Speaking after the release of the figures by Statistics South Africa, Seifsa chief economist Henk Langenhoven said the fourth-quarter numbers were 2.1% lower than in the same period in 2013 and 3.3 lower than in November 2012.

The latter seemed to have been the beginning of a decline, he noted, adding that the average capacity utilisation for the sector had been almost constant, at 78.8%, for the last three years, against a benchmark of 85%.

Capacity utilisation was 81% in November.

Langenhoven said underutilisation of capacity could be ascribed to labour and other production disruptions that took place last year.

“Just as it was hoped that these disruptions would have subsided, the electricity constraints started to bite and will have an impact in the foreseeable future.

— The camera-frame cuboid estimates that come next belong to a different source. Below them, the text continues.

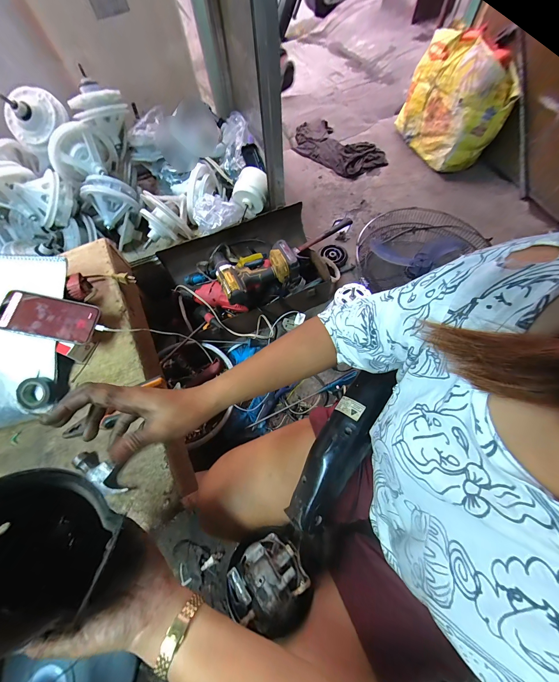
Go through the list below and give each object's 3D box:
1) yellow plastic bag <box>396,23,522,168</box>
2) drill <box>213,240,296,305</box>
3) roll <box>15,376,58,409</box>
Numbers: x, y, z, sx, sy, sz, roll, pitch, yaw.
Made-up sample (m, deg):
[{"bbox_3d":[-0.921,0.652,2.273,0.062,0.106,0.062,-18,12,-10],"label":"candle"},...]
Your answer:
[{"bbox_3d":[0.698,-0.944,1.075,0.169,0.351,0.425,-30,68,-10],"label":"yellow plastic bag"},{"bbox_3d":[-0.076,-0.221,0.788,0.221,0.075,0.185,-24,67,-7],"label":"drill"},{"bbox_3d":[-0.441,0.094,0.494,0.053,0.019,0.056,-32,105,-19],"label":"roll"}]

“Capacity utilisation as an indicator is now an important variable used in studies of countries’ growth potential. Taking this important variable into account, the latest South African Reserve Bank and International Monetary Fund studies show that South Africa’s growth potential has declined from 3.5% to 2.5%,” he commented, adding that the metals and engineering sector represented 34% of manufacturing in the country.

Langenhoven outlined that gross operating surplus numbers for the sector had been negative since 2012 and, with underutilisation of current production capacity within an environment of upward cost pressures, profit margins could be under increased threat.

“If the general outlook for domestic and international growth is not rosy, then it is almost logical that little or no investment will take place,” he said, adding that these were very worrying trends for the sector and the country.